Processing of biological samples is a key step in genomics and epigenomics pipelines. The ability to extract high-quality genomic material from cells or tissues determines the quality of the final analysis results — if the input is poor, then the analysis results will be poor and inconclusive. Various methods are used to extract genomic material (i.e. genomic DNA, chromatin, etc), which include ultrasound, hydrodynamic shearing, nebulization, and enzymatic digestions. Ultrasound is of the most common method, alongside enzymatic digestions, and it is due to its ease of use, random fragmentation (required for non-biased analysis), and relative cost effectiveness. Despite the advantages, ultrasonic processing of biological samples is inconsistent, time-consuming, and high-end equipment typically range from $130-175k.
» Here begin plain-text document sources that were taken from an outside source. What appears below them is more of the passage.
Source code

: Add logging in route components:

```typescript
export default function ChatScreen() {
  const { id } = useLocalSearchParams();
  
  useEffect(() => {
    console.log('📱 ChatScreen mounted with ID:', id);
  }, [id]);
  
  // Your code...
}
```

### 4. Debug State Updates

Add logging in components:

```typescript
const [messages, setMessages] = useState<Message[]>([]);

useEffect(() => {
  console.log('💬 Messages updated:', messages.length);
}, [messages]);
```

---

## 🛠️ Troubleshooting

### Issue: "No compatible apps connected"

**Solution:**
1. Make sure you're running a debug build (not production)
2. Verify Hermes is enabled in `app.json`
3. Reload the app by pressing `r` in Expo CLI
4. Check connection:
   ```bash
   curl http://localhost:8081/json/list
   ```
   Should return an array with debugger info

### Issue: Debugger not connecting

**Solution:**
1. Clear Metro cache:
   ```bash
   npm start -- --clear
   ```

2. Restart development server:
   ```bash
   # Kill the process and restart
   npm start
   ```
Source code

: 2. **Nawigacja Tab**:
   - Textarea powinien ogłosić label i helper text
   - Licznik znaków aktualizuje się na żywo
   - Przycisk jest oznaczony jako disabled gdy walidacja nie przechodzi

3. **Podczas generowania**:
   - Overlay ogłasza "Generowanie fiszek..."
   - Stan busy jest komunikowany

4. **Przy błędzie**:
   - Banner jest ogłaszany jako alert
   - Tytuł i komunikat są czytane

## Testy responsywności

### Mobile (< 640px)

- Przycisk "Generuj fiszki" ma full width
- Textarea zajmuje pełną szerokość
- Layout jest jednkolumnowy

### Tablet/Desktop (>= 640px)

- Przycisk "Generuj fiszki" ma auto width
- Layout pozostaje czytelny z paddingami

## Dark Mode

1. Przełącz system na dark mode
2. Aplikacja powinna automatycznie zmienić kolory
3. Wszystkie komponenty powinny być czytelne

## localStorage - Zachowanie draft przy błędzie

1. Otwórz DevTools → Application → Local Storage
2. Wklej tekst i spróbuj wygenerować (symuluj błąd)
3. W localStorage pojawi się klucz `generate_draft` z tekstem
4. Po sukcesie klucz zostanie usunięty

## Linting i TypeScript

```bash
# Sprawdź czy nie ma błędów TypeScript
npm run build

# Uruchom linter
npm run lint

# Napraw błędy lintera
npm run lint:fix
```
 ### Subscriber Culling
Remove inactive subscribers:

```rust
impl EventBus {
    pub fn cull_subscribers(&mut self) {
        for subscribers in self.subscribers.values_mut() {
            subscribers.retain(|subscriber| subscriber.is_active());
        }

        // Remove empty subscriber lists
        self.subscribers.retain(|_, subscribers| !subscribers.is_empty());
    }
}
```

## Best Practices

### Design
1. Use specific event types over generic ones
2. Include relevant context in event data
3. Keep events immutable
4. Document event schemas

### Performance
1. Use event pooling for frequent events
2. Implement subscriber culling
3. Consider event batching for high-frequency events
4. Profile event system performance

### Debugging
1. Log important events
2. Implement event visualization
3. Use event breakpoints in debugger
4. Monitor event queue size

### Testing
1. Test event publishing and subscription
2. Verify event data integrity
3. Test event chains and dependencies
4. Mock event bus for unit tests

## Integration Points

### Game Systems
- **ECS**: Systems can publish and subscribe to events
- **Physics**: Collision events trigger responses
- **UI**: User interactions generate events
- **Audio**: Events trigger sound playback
Acoustic sample processing works by causing cavitation in the sample. Cavitation occurs in high-pressure acoustic fields where cavitation nuclei are formed in the rarefaction phase and the resulting bubble implodes on itself releasing tremendous localized mechanical energy. Current commercially available sonicator devices cannot produce sufficient cavitation for efficient sample processing and results in sample heating due to the long sonication times, and the high-end device uses a large spherically or cylindrically focused transducer that is both expensive and low throughput. We have found that phase-change contrast agents (nanodroplets) significantly enhances cavitation when added directly to a biological sample prior to sonication. Nanodroplets act as pre-formed cavitation nuclei, thus reduces the required energy to cause cavitation. This enables the use of low power, low cost acoustic devices and increasing the sensitivity to ultrasound it improves sample-to-sample consistency. Currently, this technology has been demonstrated to improve DNA and chromatin shearing for Next-Generation Sequencing and epigenetic assays, respectively, by increasing consistency, increasing throughput, and increasing overall yield.

Figure 1. Heat map illustrating the improvements in DNA fragmentation using just a cheap benchtop ultrasonic water bath. Results are comparable to high-end $170k instruments.